● TASK TO CARRY OUT
Every entry should be repeated exactly. Omit the pictures.

● Source records
★ ★ ★

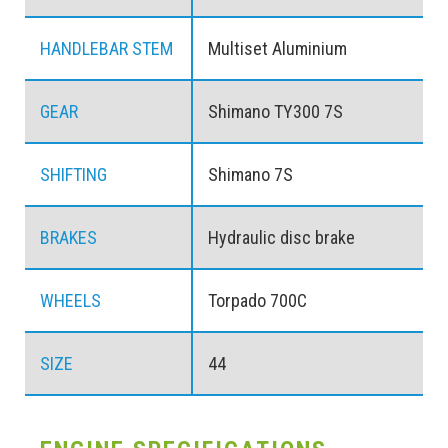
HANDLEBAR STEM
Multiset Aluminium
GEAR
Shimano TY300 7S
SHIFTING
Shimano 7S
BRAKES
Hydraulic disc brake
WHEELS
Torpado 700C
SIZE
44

★ ★ ★

● OUTPUT BELOW
HANDLEBAR STEM
Multiset Aluminium
GEAR
Shimano TY300 7S
SHIFTING
Shimano 7S
BRAKES
Hydraulic disc brake
WHEELS
Torpado 700C
SIZE
44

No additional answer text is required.